Ist noch jemand so verrückt??
Lg


----------



## trek 6500 (18. Dezember 2009)

...uuupps- nein .. ich nicht ....


----------



## MTB-News.de




----------



## TiffyI (18. Dezember 2009)

Aber ja! Ich freu mich drauf!
Ist ja auch quasi ein Muss, wenn man fast an der eigenen Haustüre vorbeifährt!


----------



## jjules (19. Dezember 2009)

Sehr cool! Such nämlich noch Mitstreiter! (&Tipps &Kondition &... &...)
Hast du sowas schon mal gemacht? Also ein Etappenrennen?

Lg


----------



## TiffyI (19. Dezember 2009)

Ich bin letztes Jahr z.B. BIKE Transalp im Mixed Team gefahren. 
Kannst Dich gerne mal melden, wenn Du Tipps brauchst: [email protected]
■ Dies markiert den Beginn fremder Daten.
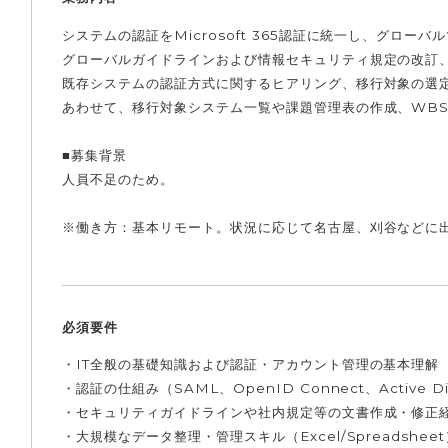
システムの認証をMicrosoft 365認証に統一し、グロ
グローバルガイドラインおよび情報セキュリティ規定の改訂
既存システムの認証方式に関するヒアリング、移行対象の選
あわせて、移行対象システム一覧や課題管理表の作成、WB
■募集背景
人員不足のため。
※働き方：基本リモート。状況に応じて名古屋、刈谷などに
必須要件
・IT全般の基礎知識および認証・アカウント管理の基本理解
・認証の仕組み（SAML、OpenID Connect、Active D
・セキュリティガイドラインや社内規定等の文書作成・修正
・大規模なデータ整理・管理スキル（Excel/Spreadsheet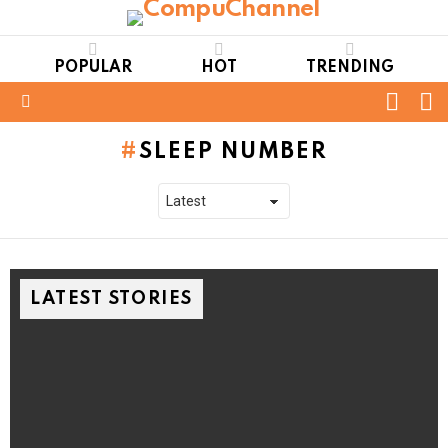
POPULAR
HOT
TRENDING
FOLL
S
US
Menu
SLEEP NUMBER
LATEST STORIES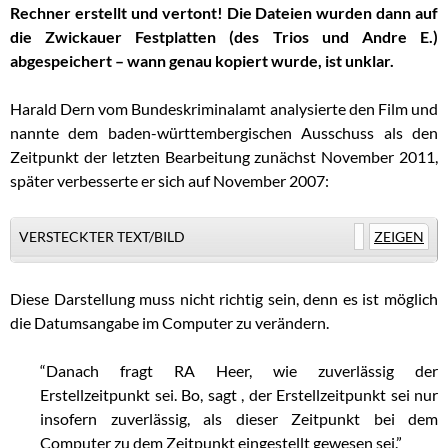
Rechner erstellt und vertont! Die Dateien wurden dann auf
die Zwickauer Festplatten (des Trios und Andre E.)
abgespeichert – wann genau kopiert wurde, ist unklar.
Harald Dern vom Bundeskriminalamt analysierte den Film und
nannte dem baden-württembergischen Ausschuss als den
Zeitpunkt der letzten Bearbeitung zunächst November 2011,
später verbesserte er sich auf November 2007:
VERSTECKTER TEXT/BILD
ZEIGEN
Diese Darstellung muss nicht richtig sein, denn es ist möglich
die Datumsangabe im Computer zu verändern.
“Danach fragt RA Heer, wie zuverlässig der
Erstellzeitpunkt sei. Bo, sagt , der Erstellzeitpunkt sei nur
insofern zuverlässig, als dieser Zeitpunkt bei dem
Computer zu dem Zeitpunkt eingestellt gewesen sei.”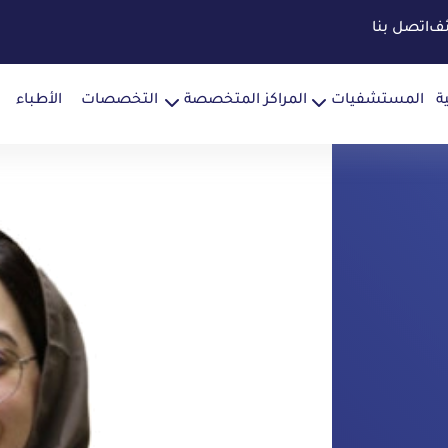
ئف
اتصل بنا
ة
المستشفيات
المراكز المتخصصة
التخصصات
الأطباء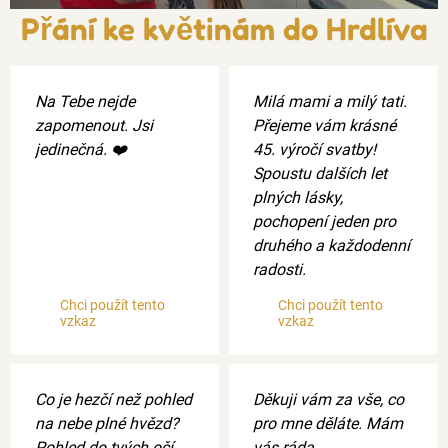
Přání ke květinám do Hrdlíva
Na Tebe nejde
Milá mami a milý tati.
zapomenout. Jsi
Přejeme vám krásné
jedinečná. ❤️
45. výročí svatby!
Spoustu dalších let
plných lásky,
pochopení jeden pro
druhého a každodenní
radosti.
Chci použít tento
Chci použít tento
vzkaz
vzkaz
Co je hezčí než pohled
Děkuji vám za vše, co
na nebe plné hvězd?
pro mne děláte. Mám
Pohled do tvých očí.
vás ráda.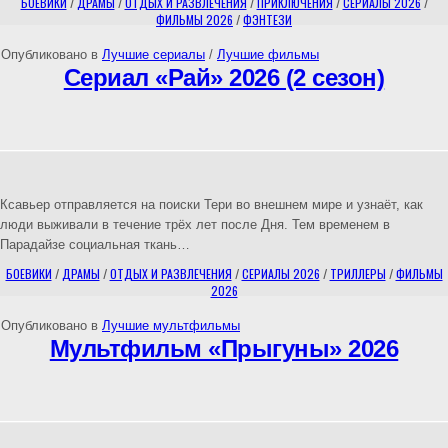
БОЕВИКИ
/
ДРАМЫ
/
ОТДЫХ И РАЗВЛЕЧЕНИЯ
/
ПРИКЛЮЧЕНИЯ
/
СЕРИАЛЫ 2026
/
ФИЛЬМЫ 2026
/
ФЭНТЕЗИ
Опубликовано в
Лучшие сериалы
/
Лучшие фильмы
Сериал «Рай» 2026 (2 сезон)
Ксавьер отправляется на поиски Тери во внешнем мире и узнаёт, как
люди выживали в течение трёх лет после Дня. Тем временем в
Парадайзе социальная ткань…
БОЕВИКИ
/
ДРАМЫ
/
ОТДЫХ И РАЗВЛЕЧЕНИЯ
/
СЕРИАЛЫ 2026
/
ТРИЛЛЕРЫ
/
ФИЛЬМЫ
2026
Опубликовано в
Лучшие мультфильмы
Мультфильм «Прыгуны» 2026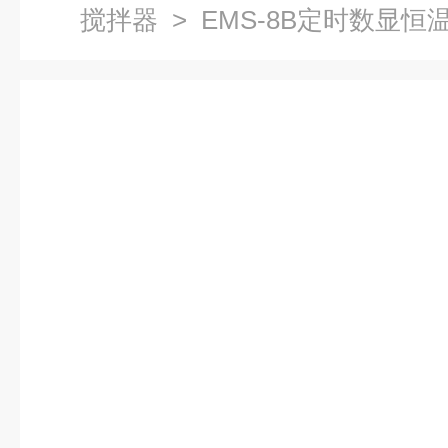
搅拌器
> EMS-8B定时数显恒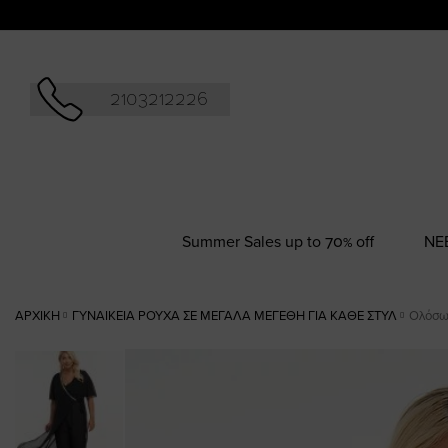
Αναζήτησ
2103212226
Summer Sales up to 70% off
NΕ
ΑΡΧΙΚΉ
ΓΥΝΑΙΚΕΊΑ ΡΟΎΧΑ ΣΕ ΜΕΓΆΛΑ ΜΕΓΈΘΗ ΓΙΑ ΚΆΘΕ ΣΤΥΛ
Ολόσωμ
Skip
to
the
end
of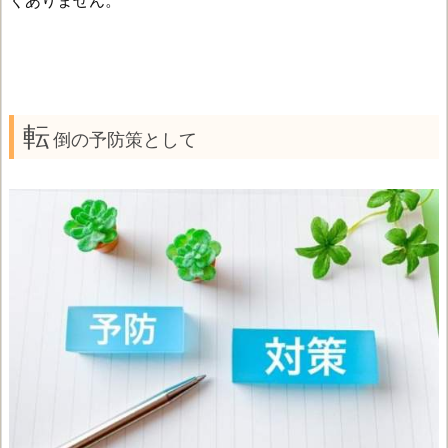
転
倒の予防策として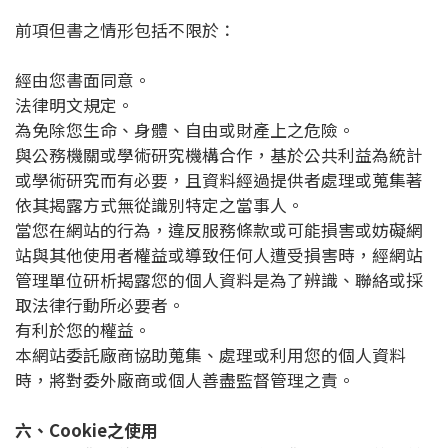
前項但書之情形包括不限於：
經由您書面同意。
法律明文規定。
為免除您生命、身體、自由或財產上之危險。
與公務機關或學術研究機構合作，基於公共利益為統計
或學術研究而有必要，且資料經過提供者處理或蒐集著
依其揭露方式無從識別特定之當事人。
當您在網站的行為，違反服務條款或可能損害或妨礙網
站與其他使用者權益或導致任何人遭受損害時，經網站
管理單位研析揭露您的個人資料是為了辨識、聯絡或採
取法律行動所必要者。
有利於您的權益。
本網站委託廠商協助蒐集、處理或利用您的個人資料
時，將對委外廠商或個人善盡監督管理之責。
六、Cookie之使用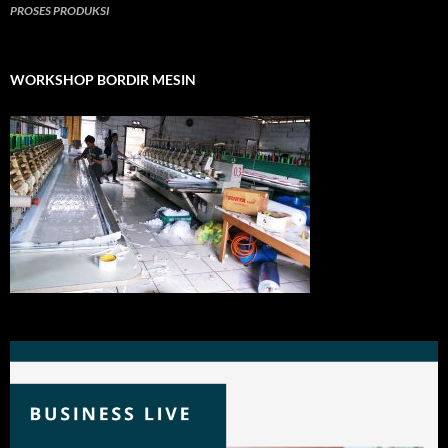
PROSES PRODUKSI
WORKSHOP BORDIR MESIN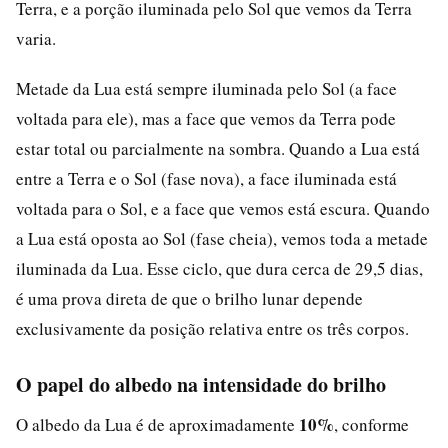
Terra, e a porção iluminada pelo Sol que vemos da Terra
varia.
Metade da Lua está sempre iluminada pelo Sol (a face
voltada para ele), mas a face que vemos da Terra pode
estar total ou parcialmente na sombra. Quando a Lua está
entre a Terra e o Sol (fase nova), a face iluminada está
voltada para o Sol, e a face que vemos está escura. Quando
a Lua está oposta ao Sol (fase cheia), vemos toda a metade
iluminada da Lua. Esse ciclo, que dura cerca de 29,5 dias,
é uma prova direta de que o brilho lunar depende
exclusivamente da posição relativa entre os três corpos.
O papel do albedo na intensidade do brilho
10%
O albedo da Lua é de aproximadamente
, conforme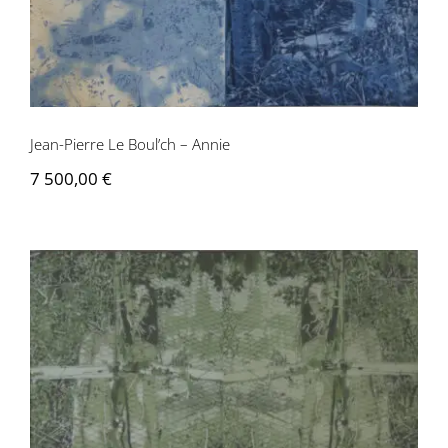
Jean-Pierre Le Boul’ch – Annie
7 500,00
€
Jean-Pierre Le Boul’ch – Annie verte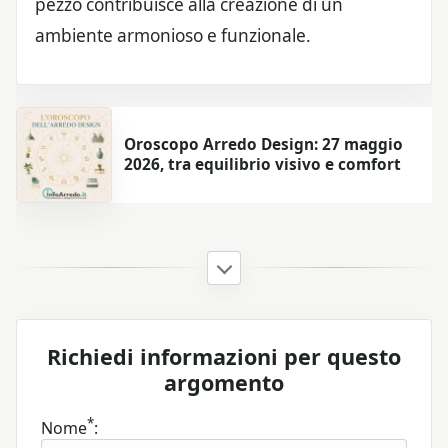
pezzo contribuisce alla creazione di un
ambiente armonioso e funzionale.
Oroscopo Arredo Design: 27 maggio
2026, tra equilibrio visivo e comfort
Richiedi informazioni per questo
argomento
*
Nome
: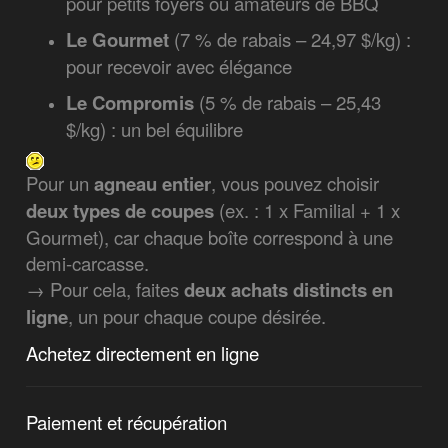
pour petits foyers ou amateurs de BBQ
Le Gourmet
(7 % de rabais – 24,97 $/kg) :
pour recevoir avec élégance
Le Compromis
(5 % de rabais – 25,43
$/kg) : un bel équilibre
Pour un
agneau entier
, vous pouvez choisir
deux types de coupes
(ex. : 1 x Familial + 1 x
Gourmet), car chaque boîte correspond à une
demi-carcasse.
→ Pour cela, faites
deux achats distincts en
ligne
, un pour chaque coupe désirée.
Achetez directement en ligne
Paiement et récupération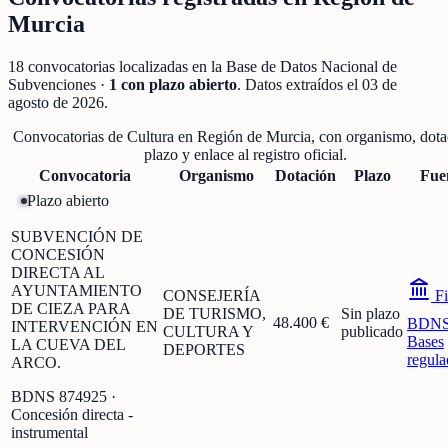
Murcia
18
convocatorias localizadas
en la Base de Datos Nacional de
Subvenciones
·
1
con plazo abierto
. Datos extraídos el
03 de
agosto de 2026
.
Convocatorias de
Cultura
en
Región de Murcia
, con organismo, dota
plazo y enlace al registro oficial.
Convocatoria
Organismo
Dotación
Plazo
Fue
Plazo abierto
SUBVENCIÓN DE
CONCESIÓN
DIRECTA AL
AYUNTAMIENTO
CONSEJERÍA
Fi
DE CIEZA PARA
DE TURISMO,
Sin plazo
48.400 €
BDN
INTERVENCIÓN EN
CULTURA Y
publicado
Bases
LA CUEVA DEL
DEPORTES
regula
ARCO.
BDNS
874925
·
Concesión directa -
instrumental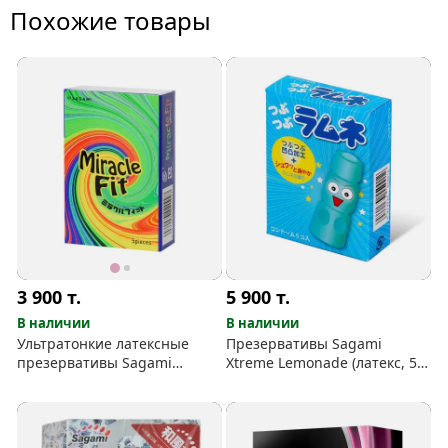
Похожие товары
3 900
т.
5 900
т.
В наличии
В наличии
Ультратонкие латексные
Презервативы Sagami
презервативы Sagami
Xtreme Lemonade (латекс, 5
Miracle Fit
шт)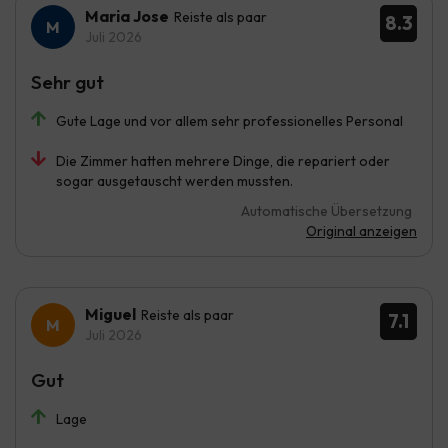
Maria Jose
Reiste als paar
8.3
Juli 2026
Sehr gut
Gute Lage und vor allem sehr professionelles Personal
Die Zimmer hatten mehrere Dinge, die repariert oder
sogar ausgetauscht werden mussten.
Automatische Übersetzung
Original anzeigen
Miguel
Reiste als paar
7.1
Juli 2026
Gut
Lage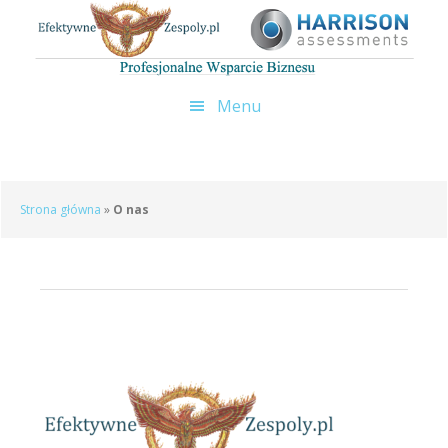
Przejdź
Menu
do
treści
Strona główna
»
O nas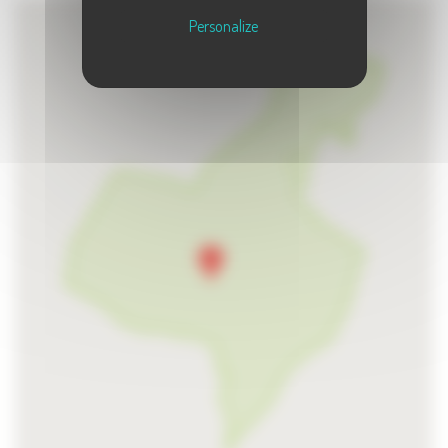
Personalize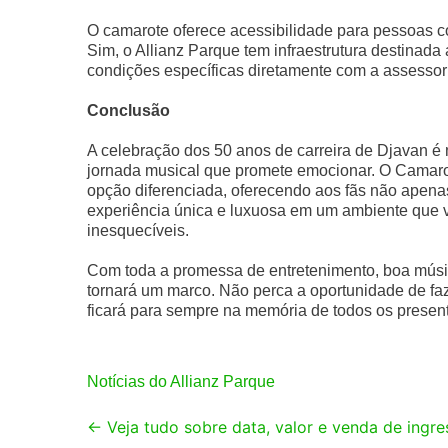
O camarote oferece acessibilidade para pessoas c
Sim, o Allianz Parque tem infraestrutura destinada
condições específicas diretamente com a assessor
Conclusão
A celebração dos 50 anos de carreira de Djavan é
jornada musical que promete emocionar. O Camar
opção diferenciada, oferecendo aos fãs não apenas
experiência única e luxuosa em um ambiente que 
inesquecíveis.
Com toda a promessa de entretenimento, boa músic
tornará um marco. Não perca a oportunidade de faz
ficará para sempre na memória de todos os presen
Notícias do Allianz Parque
Post
←
Veja tudo sobre data, valor e venda de ingr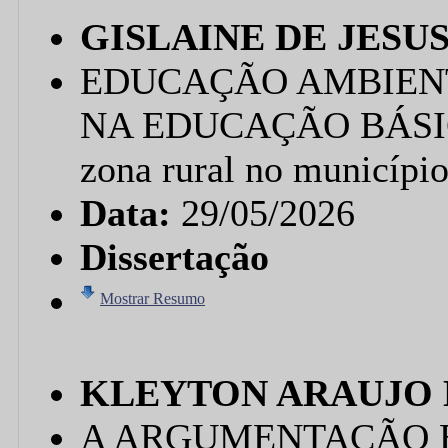
GISLAINE DE JESU
EDUCAÇÃO AMBIENT
NA EDUCAÇÃO BÁSICA:
zona rural no município
Data:
29/05/2026
Dissertação
Mostrar Resumo
KLEYTON ARAUJO 
A ARGUMENTAÇÃO 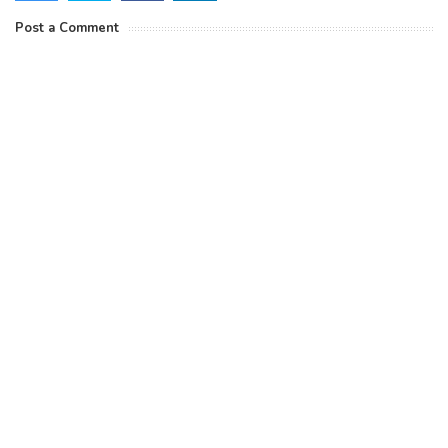
Post a Comment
Fands ne super Sache und bin schon ganz heiß - freue mich auf 2010!


----------



## Bergradlerin (19. Dezember 2009)

Würde ich auch gern machen - allerdings nicht als Rennen. In meinem Alter...


----------



## TiffyI (20. Dezember 2009)

Trans Germany kannst Du auch ganz ohne Renncharakter haben:
http://www.trailgaemsen.de/programm/transalpvorb/

Viele Grüße,
...die Trailgämse;-)


----------



## Bergradlerin (20. Dezember 2009)

Klingt gut...


----------



## contesssa (20. Dezember 2009)

Bin auch nicht für die Rennerei zu haben, würde die Sache aber sehr gern individuell fahren. Kann man irgendwo die Streckenführung runterladen?
Oben erwähntes Angebot passt terminlich leider nicht.


----------